* _Trecho_:

O Hospital e Centro de Reabilitação da Fauna Silvestre do Distrito Federal (Hfaus) iniciou 2026 com cerca de 100 pacientes e deu as primeiras altas do ano nesta quinta-feira (8). Entre os animais recuperados pela instituição do Governo do Distrito Federal (GDF), estão um filhote de bugio encontrado debilitado e com ferimento em um dos dedos, diversas aves e um jacaré — resgatado após ficar preso na piscina de uma residência na região de Planaltina.
O réptil chegou ao hospital com quadro de desidratação e hipotermia, mas já está estabilizado e pronto para retornar ao ambiente natural. Os animais foram encaminhados ao Centro de Triagem de Animais Silvestres (Cetas), do Instituto Brasileiro do Meio Ambiente e dos Recursos Naturais Renováveis (Ibama), para reintrodução na natureza.
Somente nos primeiros dias deste ano, quase 100 exemplares, entre aves, mamíferos e répteis, já passaram pelo hospital. No ano passado, o Hfaus prestou cerca de 3 mil atendimentos, reforçando a importância da estrutura para a preservação da fauna silvestre do Distrito Federal e Entorno. De acordo com o biólogo e coordenador da unidade, Thiago Marques, a maior parte dos resgates começa com o acionamento feito pela própria população, que encontra os animais em áreas urbanas e comunica os órgãos ambientais, permitindo que o socorro seja realizado de forma segura.

* _Objetivo da tarefa_:
Retome a notícia sobre as primeiras altas de 2026 no hospital de fauna silvestre do Distrito Federal e prossiga a redação logo após a última frase apresentada.

(Dados de origem)
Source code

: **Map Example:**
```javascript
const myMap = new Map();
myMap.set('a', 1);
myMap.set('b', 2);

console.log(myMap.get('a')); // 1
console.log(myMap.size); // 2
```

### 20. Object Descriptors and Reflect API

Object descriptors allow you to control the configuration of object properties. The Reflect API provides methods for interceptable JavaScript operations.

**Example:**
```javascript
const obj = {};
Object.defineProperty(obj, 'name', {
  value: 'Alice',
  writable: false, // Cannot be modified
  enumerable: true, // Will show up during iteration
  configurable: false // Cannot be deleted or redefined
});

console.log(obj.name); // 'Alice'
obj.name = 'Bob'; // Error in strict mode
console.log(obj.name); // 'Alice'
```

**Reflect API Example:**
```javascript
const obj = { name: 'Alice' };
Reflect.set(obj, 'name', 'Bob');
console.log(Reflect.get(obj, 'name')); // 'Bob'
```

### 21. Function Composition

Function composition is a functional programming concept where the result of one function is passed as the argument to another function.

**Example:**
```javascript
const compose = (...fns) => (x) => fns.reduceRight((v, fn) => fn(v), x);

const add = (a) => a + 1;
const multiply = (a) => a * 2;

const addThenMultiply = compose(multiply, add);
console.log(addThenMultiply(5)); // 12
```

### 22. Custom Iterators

* _Resultado da tarefa_:
“Somos o primeiro hospital público focado exclusivamente no atendimento de animais silvestres, e isso é motivo de muito orgulho para toda a equipe, mas nada disso seria possível sem o trabalho em conjunto com a Polícia Ambiental, Bombeiros, órgãos ambientais como o Cetas e também o apoio da população, que é fundamental nesse processo”, enfatiza o gestor. “É esse esforço coletivo que garante aos animais uma nova chance de voltar para a natureza.”
No hospital, os animais passam por uma abordagem multidisciplinar que envolve cuidados clínicos, alimentação adequada e enriquecimento ambiental para estimular comportamentos naturais e garantir que estejam aptos para viver em liberdade. Após a alta hospitalar, eles são encaminhados ao Cetas, onde permanecem em quarentena e passam por reavaliações comportamentais e físicas. Se apresentarem instinto de sobrevivência e autonomia, são considerados aptos para soltura.